B. Dragovic, S. Angiboust, M.J. Tappa, 2020. Petrochronological close-up on the thermal structure of a paleo-subduction zone (W. Alps), Earth and Planetary Science Letters, 547, 116446

A.C. Ganzhorn, H. Pilorgé, B. Reynard, 2019. Porosity of metamorphic rocks and fluid migration within subduction interfaces, Earth and Planetary Science Letters, 522, 107-117

B.R. Hacker, 2008. H2O subduction beyond arcs, Geochemistry, Geophysics, Geosystems, 9, Q03001 – Free Access

B. Jamtveit, R.A. Wogelius, D.G. Fraser, 1993. Zonation patterns of skarn garnets: Records of hydrothermal system evolution, Geology, 21, 2, 113-116 [pdf]

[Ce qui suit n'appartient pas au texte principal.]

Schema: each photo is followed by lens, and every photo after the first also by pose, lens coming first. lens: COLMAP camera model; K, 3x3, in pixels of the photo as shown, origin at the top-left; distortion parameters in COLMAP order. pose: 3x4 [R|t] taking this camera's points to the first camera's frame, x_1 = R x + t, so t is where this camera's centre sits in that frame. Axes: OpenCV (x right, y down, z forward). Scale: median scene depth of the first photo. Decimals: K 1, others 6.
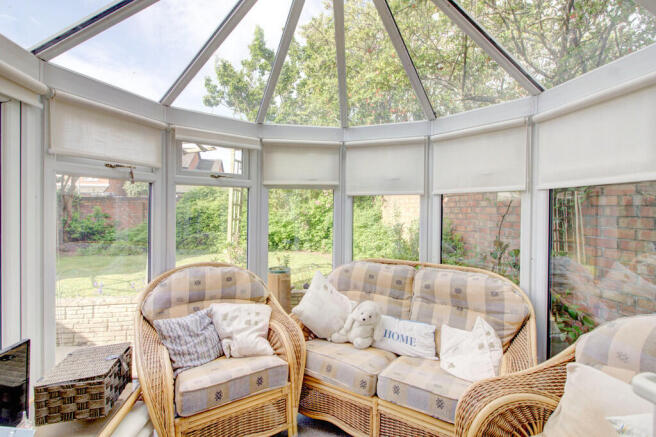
lens RADIAL K [[311.3, 0, 328.0], [0, 311.3, 218.5], [0, 0, 1]] dist [-0.000901, -0.000205]
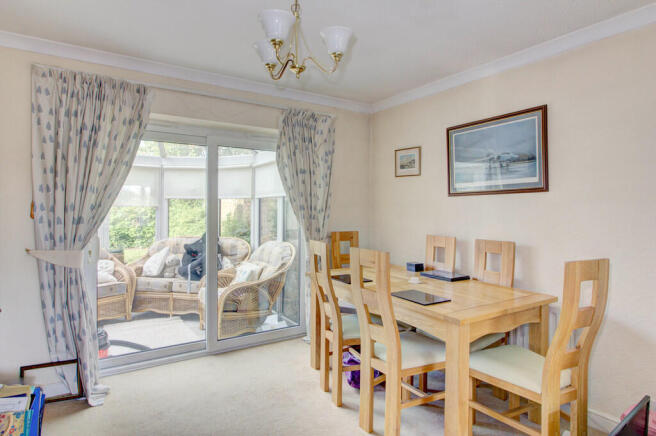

C.E. Manning, S.E. Ingebritsen, 1999. Permeability of the continental crust: Implications of geothermal data and metamorphic systems, Reviews of Geophysics, 37, 1, 127-150 – Free Access

K. Mibe, T. Yoshino, S. Ono, A. Yasuda, T. Fujii, 2003. Connectivity of aqueous fluid in eclogite and its implications for fluid migration in the Earth's interior, Journal of Geophysical Research: Solid Earth, 108, B6 – Free Access

S.M. Peacock, N.I. Christensen, M.G. Bostock, P. Audet, 2011. High pore pressures and porosity at 35 km depth in the Cascadia subduction zone, Geology, 39, 5, 471-474

D.G. Pearson, F.E. Brenker, F. Nestola, J. McNeill, L. Nasdala, M.T. Hutchison, S. Matveev, K. Mather, G. Silversmit, S. Schmitz, B.. Vekemans, L. Vincze, 2014. Hydrous mantle transition zone indicated by ringwoodite included within diamond, Nature, 507, 221-224

S. Poli, M.W. Schmidt, 2002. Petrology of subducted slabs, Annual Review of Earth and Planetary Sciences, 30, 1, 207-235 [pdf]

D. Rubatto, S. Angiboust, 2015. Oxygen isotope record of oceanic and high-pressure metasomatism: a P–T–time–fluid path for the Monviso eclogites (Italy), Contributions to Mineralogy and Petrology, 170, 5, 1-16 [pdf]

D.M. Saffer, H.J. Tobin, 2011. Hydrogeology and mechanics of subduction zone forearcs: Fluid flow and pore pressure, Annual Review of Earth and Planetary Sciences, 39, 157-186 [pdf]

T. Tsujimori, V.B. Sisson, J.G. Liou, G.E. Harlow, S.S. Sorensen, 2006. Very-low-temperature record of the subduction process: A review of worldwide lawsonite eclogites, Lithos, 92, 3-4, 609-624 [pdf]



[1] Angle diédral ou angle dièdre = angle entre deux plans.